Hat der Vorgeladene keinen bekannten Wohnsitz oder kann ihm die Vorladung aus einem andern Grunde nicht zugestellt werden und bleiben die polizeiliche Ausschreibung zur Aufenthaltsausforschung oder andere zweckdienliche Massnahmen erfolglos, so wird die Vorladung im Amtsblatt und nach dem Ermessen der vorladenden Behörde auch in andern Zeitungen, die am mutmasslichen Aufenthaltsort des Vorgeladenen gelesen werden, veröffentlicht.

Art. 51 d) Vorführung

Der Untersuchungsrichter oder das Gericht können die polizeiliche Vorführung anordnen, wenn der Vorgeladene der Vorladung, in welcher ihm diese Massnahme anzudrohen ist, ohne genügende Entschuldigung nicht Folge leistet oder er die Annahme der Vorladung verweigert. Vorbehalten bleibt die Durchführung der Hauptverhandlung in Abwesenheit des Angeschuldigten (§ 170).

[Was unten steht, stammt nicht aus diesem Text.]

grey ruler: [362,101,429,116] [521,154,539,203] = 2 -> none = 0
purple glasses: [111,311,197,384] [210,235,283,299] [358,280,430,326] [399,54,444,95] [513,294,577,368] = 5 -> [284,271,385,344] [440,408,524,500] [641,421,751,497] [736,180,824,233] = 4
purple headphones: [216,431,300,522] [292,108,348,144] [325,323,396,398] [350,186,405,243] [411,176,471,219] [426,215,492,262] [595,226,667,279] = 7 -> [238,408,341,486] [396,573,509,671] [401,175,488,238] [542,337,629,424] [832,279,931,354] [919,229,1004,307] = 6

Die Vorführung kann auch ohne vorherige Vorladung angeordnet werden, wenn Gefahr im Verzuge ist und befürchtet werden muss, dass der Vorladung nicht sofort freiwillig Folge geleistet wird.

Der Vorführungsbefehl ist schriftlich auszustellen und enthält die gleichen Angaben wie die Vorladung.

Art. 52 2. Fristen
a) Berechnung der Fristen, Gerichtsferien

Für die Berechnung der Fristen, die Fristeinhaltung bei elektronischer Übermittlung und für die Gerichtsferien sind die Bestimmungen der Zivilprozessordnung anwendbar. Im Ermittlungs- und Untersuchungsverfahren sowie in Haftfällen wird der Lauf der Fristen durch die Gerichtsferien nicht unterbrochen.

Die Frist gilt nur dann als eingehalten, wenn die Handlung innerhalb derselben vorgenommen wird. Ist eine Eingabe innert Frist bei einer im ersten Teil dieses Gesetzes erwähnten nicht zuständigen Behörde eingereicht worden, so gilt die Frist als gewahrt. Die Eingabe ist unverzüglich an die zuständige Amtsstelle weiterzuleiten.

Die vom Gesetz bestimmten Fristen können vom Untersuchungsrichter und vom Gericht nicht erstreckt werden. Vom Untersuchungsrichter oder vom Gericht festgesetzte Fristen können auf begründetes Gesuch hin, das vor Ablauf der Frist zu stellen ist, angemessen erstreckt werden.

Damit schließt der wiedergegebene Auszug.